● **What is needed**
Format the material below as a JSON list of strings, one string per line, with blank lines left out. Begin at the line that has "At which category" and stop after the line that has "To the nearest", and omit the pictures.

● **Provided records**
_____

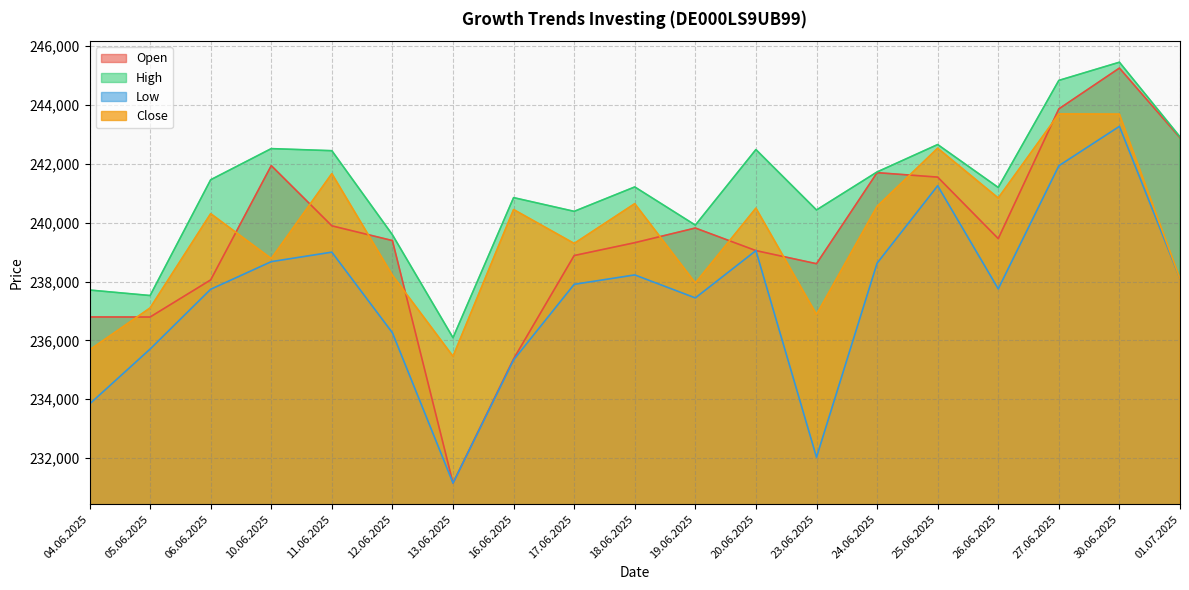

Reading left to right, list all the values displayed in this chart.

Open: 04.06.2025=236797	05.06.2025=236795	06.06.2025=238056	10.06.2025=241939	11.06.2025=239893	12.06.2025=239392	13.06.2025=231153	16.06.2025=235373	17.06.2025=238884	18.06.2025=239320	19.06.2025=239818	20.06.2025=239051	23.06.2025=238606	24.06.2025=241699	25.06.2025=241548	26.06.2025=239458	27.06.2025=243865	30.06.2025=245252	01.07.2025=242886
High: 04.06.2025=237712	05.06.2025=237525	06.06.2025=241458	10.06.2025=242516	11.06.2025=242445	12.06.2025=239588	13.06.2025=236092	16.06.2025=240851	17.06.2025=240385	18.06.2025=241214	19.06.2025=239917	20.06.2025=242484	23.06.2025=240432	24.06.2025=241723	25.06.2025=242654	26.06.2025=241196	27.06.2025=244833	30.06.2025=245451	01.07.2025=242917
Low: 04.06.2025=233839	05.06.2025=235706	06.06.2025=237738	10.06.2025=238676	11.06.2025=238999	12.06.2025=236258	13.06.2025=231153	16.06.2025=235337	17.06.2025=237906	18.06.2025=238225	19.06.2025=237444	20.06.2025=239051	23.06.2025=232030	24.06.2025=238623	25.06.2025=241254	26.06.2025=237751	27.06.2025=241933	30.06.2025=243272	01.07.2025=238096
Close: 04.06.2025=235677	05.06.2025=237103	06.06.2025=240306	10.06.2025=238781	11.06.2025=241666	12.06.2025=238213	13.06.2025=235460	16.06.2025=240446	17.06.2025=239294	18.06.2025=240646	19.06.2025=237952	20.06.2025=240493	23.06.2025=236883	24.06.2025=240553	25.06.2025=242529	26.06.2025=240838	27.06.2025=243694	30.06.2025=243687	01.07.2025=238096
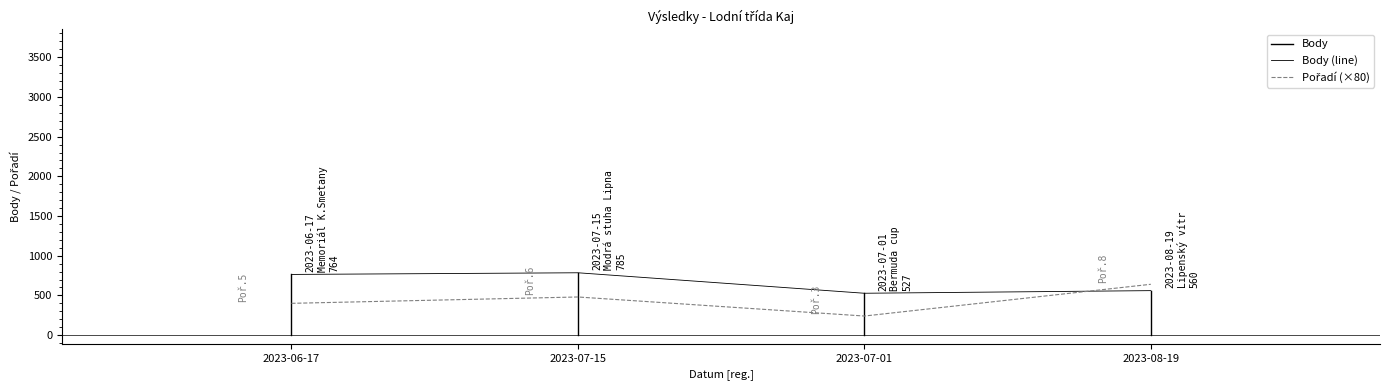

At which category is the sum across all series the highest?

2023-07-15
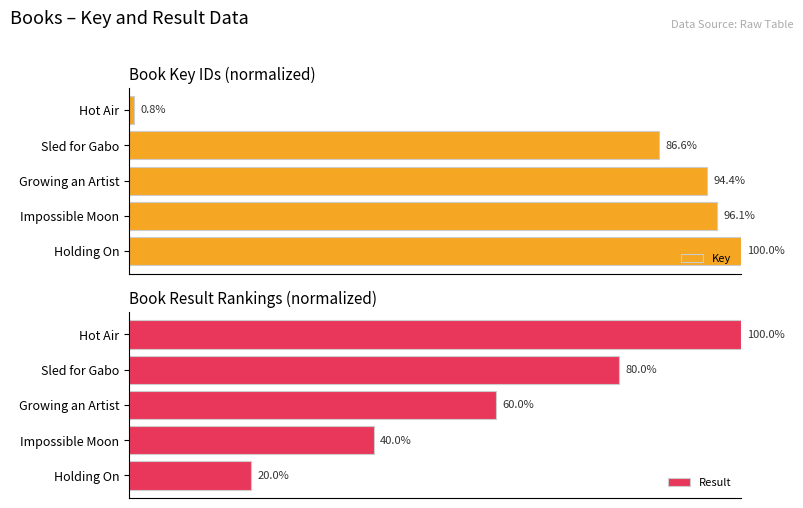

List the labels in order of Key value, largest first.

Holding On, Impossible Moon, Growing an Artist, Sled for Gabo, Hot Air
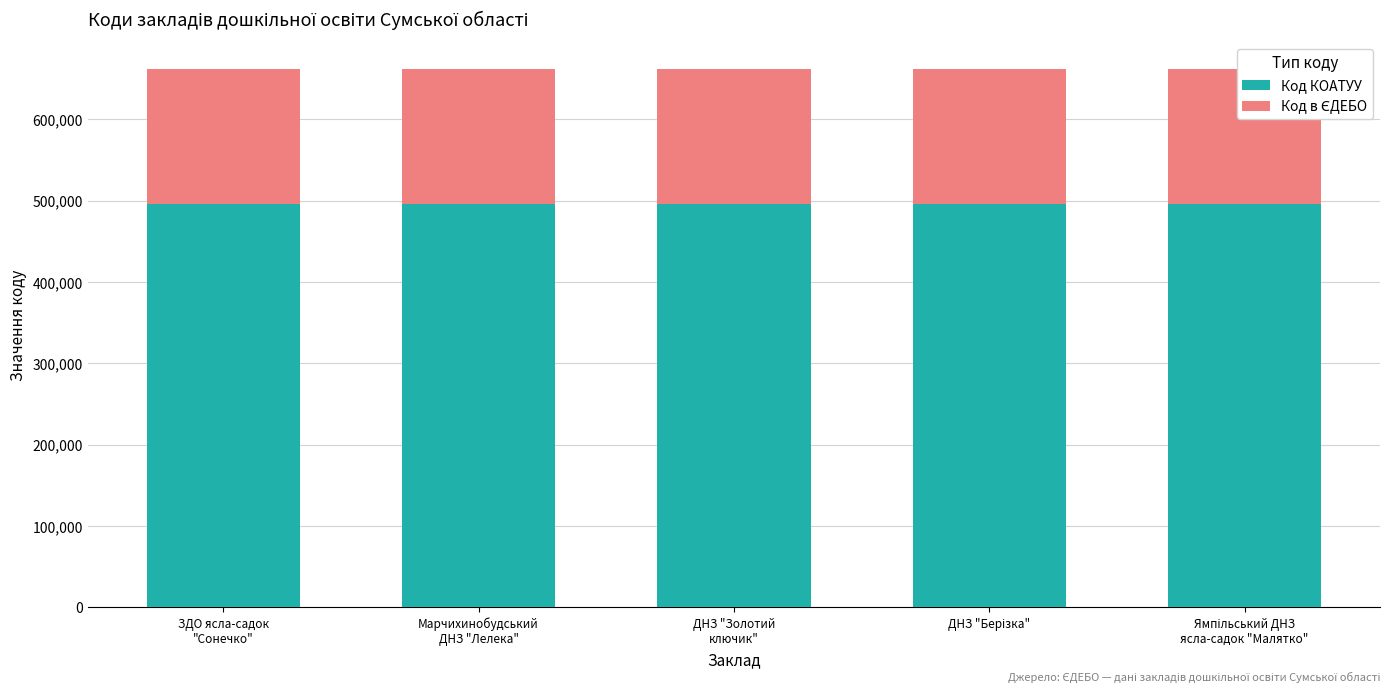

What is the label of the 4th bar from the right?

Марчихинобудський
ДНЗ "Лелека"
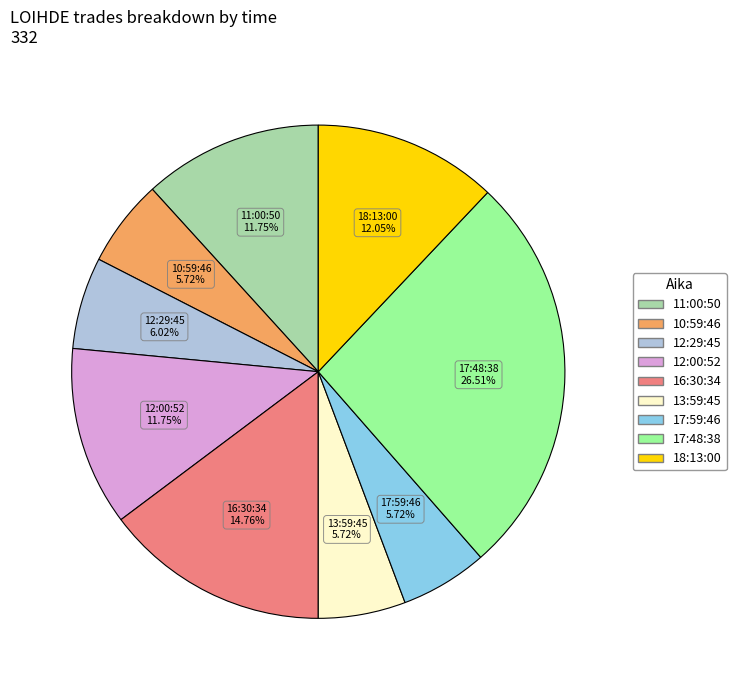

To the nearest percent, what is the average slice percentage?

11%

_____

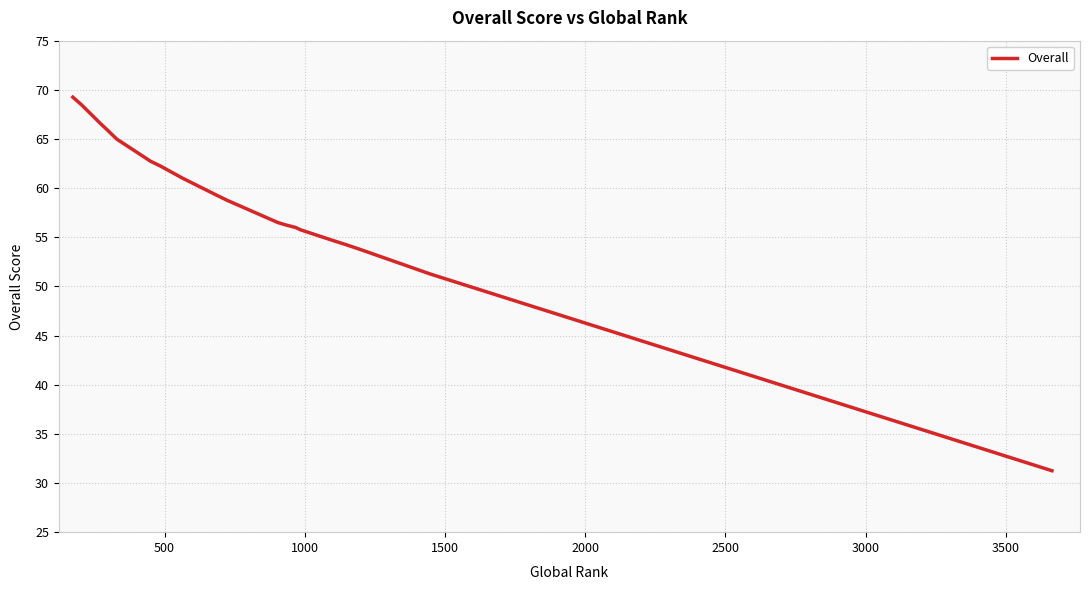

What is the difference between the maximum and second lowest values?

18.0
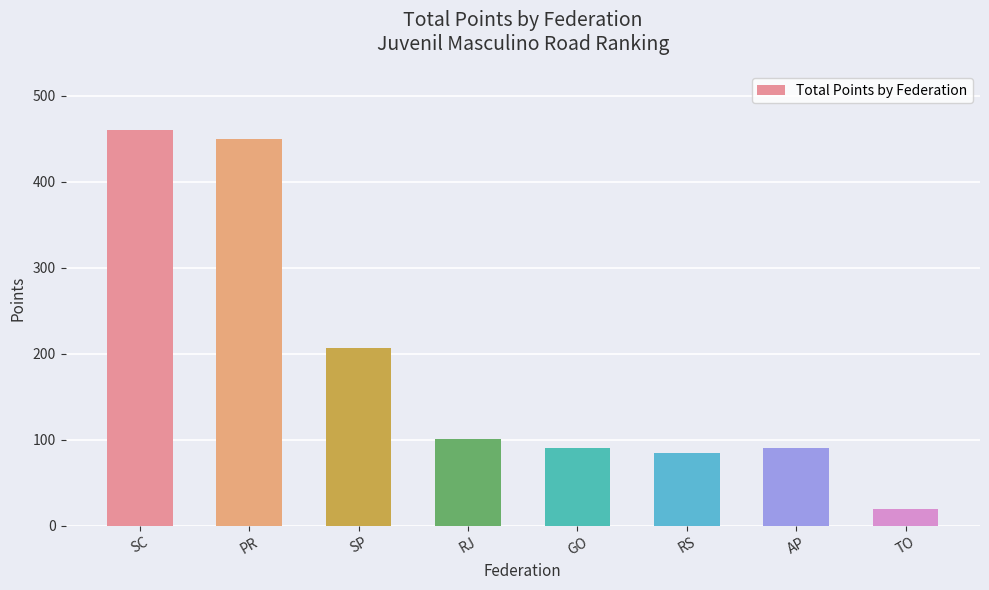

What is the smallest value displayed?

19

_____

● **Answer for this exercise**
[
  "At which category is the sum across all series the highest?",
  "2023-07-15",
  "List the labels in order of Key value, largest first.",
  "Holding On, Impossible Moon, Growing an Artist, Sled for Gabo, Hot Air",
  "What is the label of the 4th bar from the right?",
  "Марчихинобудський",
  "ДНЗ \"Лелека\"",
  "To the nearest percent, what is the average slice percentage?"
]